Prof. Zilkens: Simply put: Only heavy weights build big muscles. Everything else is cardio. However, patients who need a hip or knee replacement often struggle to lift heavy weights and therefore cannot build muscle effectively.

With bloat restriction (BFR) training, the muscles work under oxygen deprivation. This makes it possible to increase muscle strength and mass with low resistance.

We achieve this restriction of blood flow using special cuffs that are worn around the legs during training. This simulates a high workload. Imagine it like this: If you cycle for 15 minutes with the cuff around your thigh, it has the effect of crossing the Andes. In reality, you’ve only cycled to the nearest kiosk. This means we can offer patients with joint problems intensive strength and endurance training in this way.

ARTIQO: Are there any restrictions regarding which patients the training is suitable for?

Prof. Zilkens: We can use BFR training to effectively prepare patients of all ages for surgery. Ultimately, the usual limitations apply: no pulmonary embolism or thrombosis, no serious heart conditions, and no severe circulatory disorders.

ARTIQO: How exactly does the training work?

Prof. Zilkens: All our patients undergo structured pre-operative preparation. In addition to various training sessions—for example, on the safe use of forearm crutches and other assistive devices—they are offered the opportunity to participate in BFR training at one of our Sports Medicine Institute’s locations near their home. Ideally, this training begins about six weeks before the operation—the earlier, the better.

The patient is actively involved in the treatment process. They transition from being a prosthesis recipient to an active partner on their journey to an active and pain-free life. This requires training before and after the operation, and ideally, lifelong.

ARTIQO: What other standards do you have?

Prof. Zilkens: My approach to the approximately 300 hip replacements I implant each year is always the same: minimally invasive direct anterior approach (DAA/AMIS) with muscle preservation, short stem, preferably cementless, and ideally ceramic-on-ceramic. Since I operate in four different hospitals, I prefer simple and structured procedures before, during, and after the surgery: supine positioning without an extension table, draping with a horizontal film similar to gamma nailing, so that I can manage with minimal assistance. There are few specialized instruments for the approach. I do the washing, suturing, and applying the dressing myself. The shower dressing stays in place for 14 days; no dressing changes, no drainage. During my evening rounds on the day of surgery, I ensure that the patient is mobilized; if necessary, I do it myself. We achieve transition times of approximately 30 minutes (sewing-to-incision time) without any rush, so I can usually perform five hip replacements in one operating room before 3:00 PM without parallel inductions or a second anesthesia team. That’s a fantastic team effort.

ARTIQO: What advantages do our shafts offer you?

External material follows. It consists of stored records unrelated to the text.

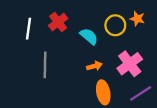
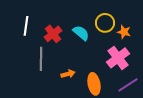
orange star: (137, 19) -> (124, 32), moved
red cross: (58, 22) -> (53, 34), moved
orange arrow: (94, 66) -> (68, 74), moved

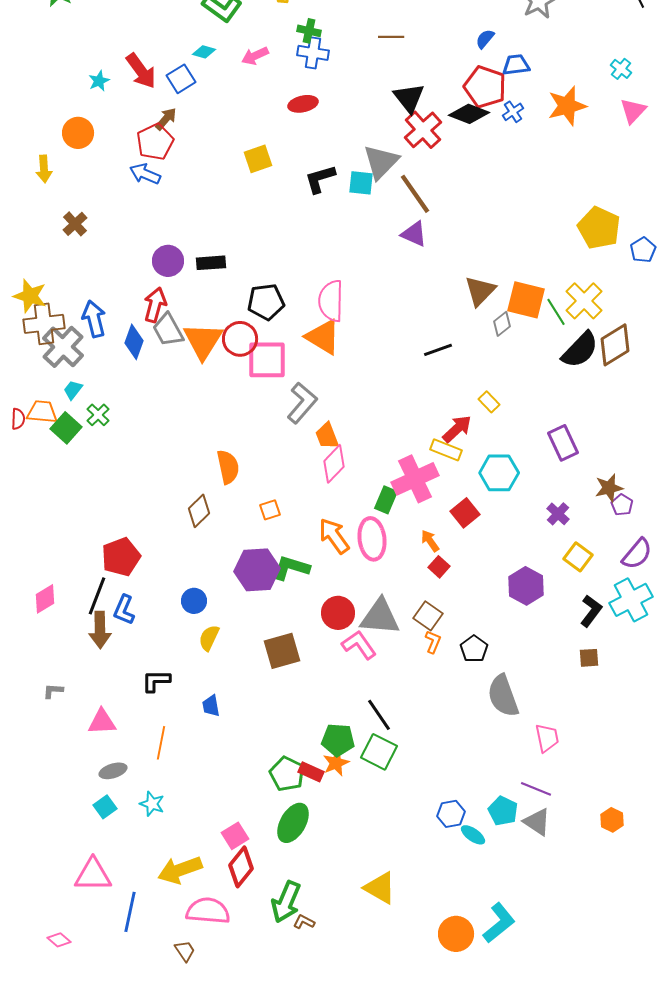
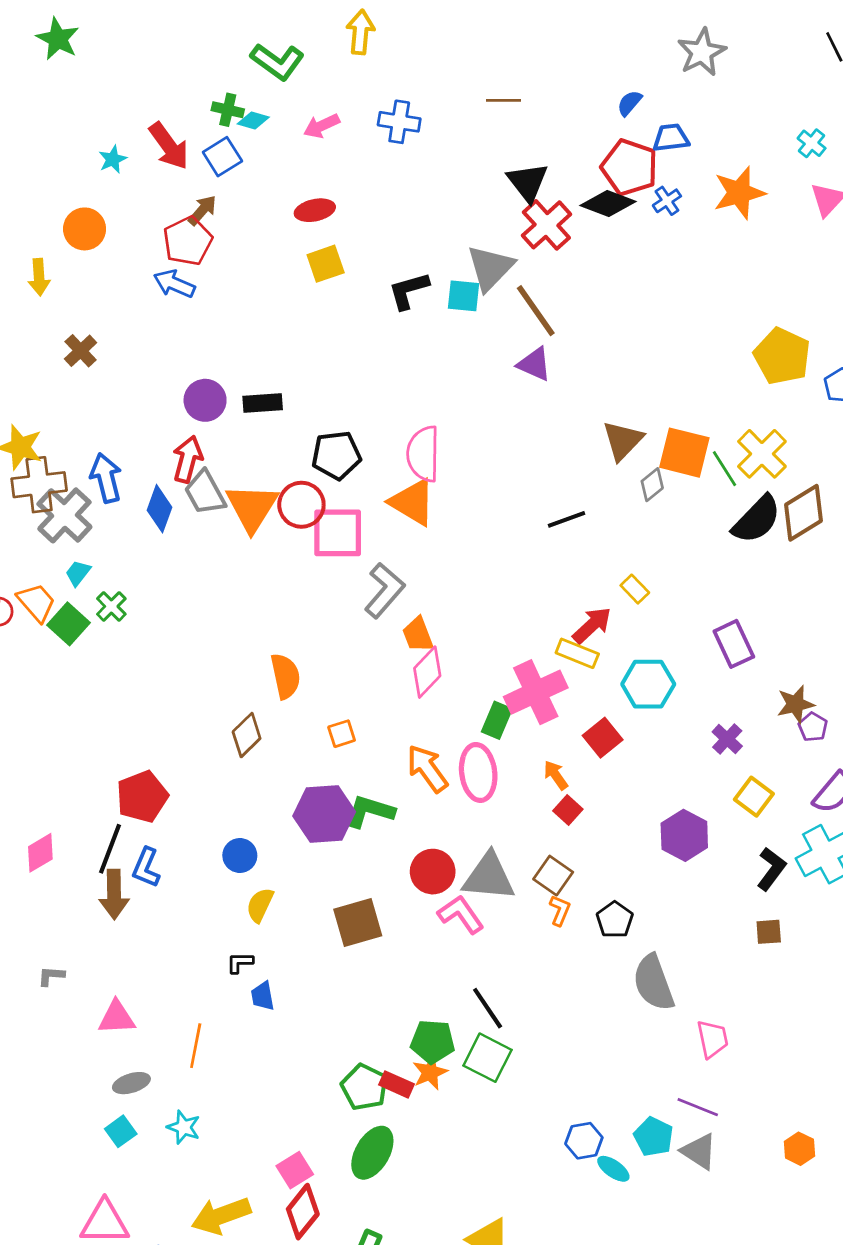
green cross: (309, 31) -> (228, 110), moved
red ellipse: (303, 104) -> (315, 210), moved
orange trapezoid: (42, 412) -> (36, 602), turned 44
black L-shape: (156, 681) -> (240, 963), moved, size x0.7

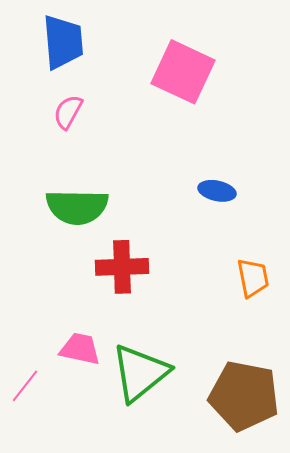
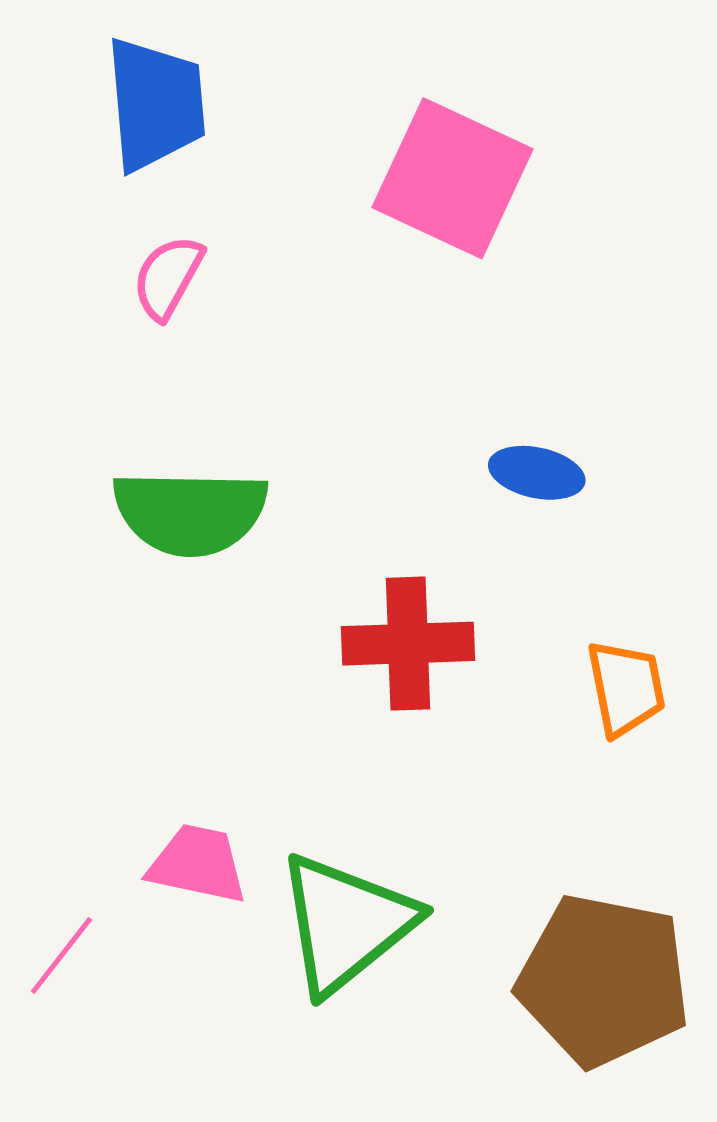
red cross: (122, 267) -> (408, 644), moved

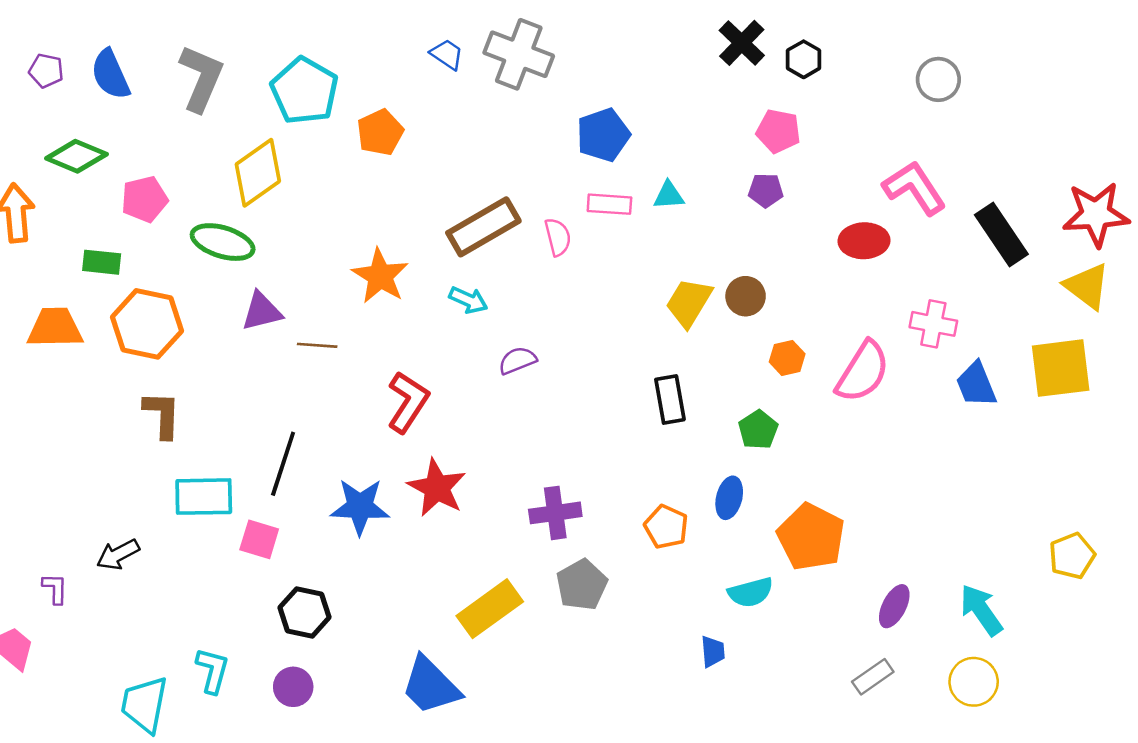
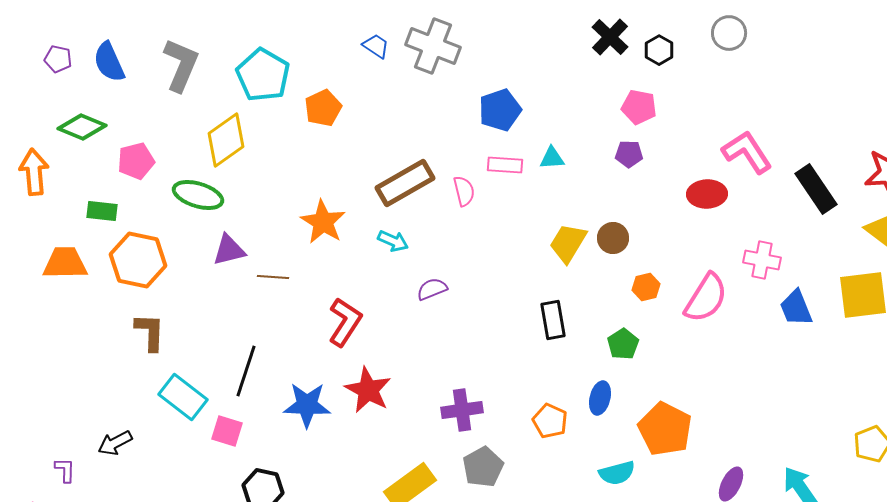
gray circle: (938, 79) -> (729, 33), moved
cyan rectangle: (204, 497) -> (183, 397), turned 39

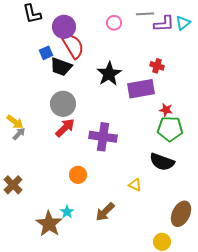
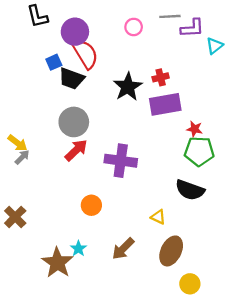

Prof. Zilkens: In 2009, I discovered and fell in love with short-stem prostheses and have been using them as my standard implant for many years. Preserving bone at the femoral neck, the physiological force transmission to the proximal femur, the ease of handling during implantation, and the protection of the greater trochanter make the short-stem prosthesis an ideal implant, especially when using the DAA/AMIS approach.

A huge advantage of the A2® short-stem system is that I have the option of easily switching to the cemented stem variant intraoperatively if the bone quality is poor. What a luxury to know from the outset that my planned preventative strategy will be successful!

ARTIQO: How does the pan compare in terms of “simplicity”?

Prof. Zilkens: The ANA.NOVA® cup works perfectly and locks circumferentially even in challenging bony conditions. From 50 mm upwards, I can use a 36 mm head. The insertion instrument is well-designed and easy to use. In borderline cases, especially with dysplasia or bone defects, I prefer to use the hybrid cup; the acetabular wings are particularly helpful in achieving primary stability when there is insufficient bony preload. Both cups demonstrate excellent long-term results.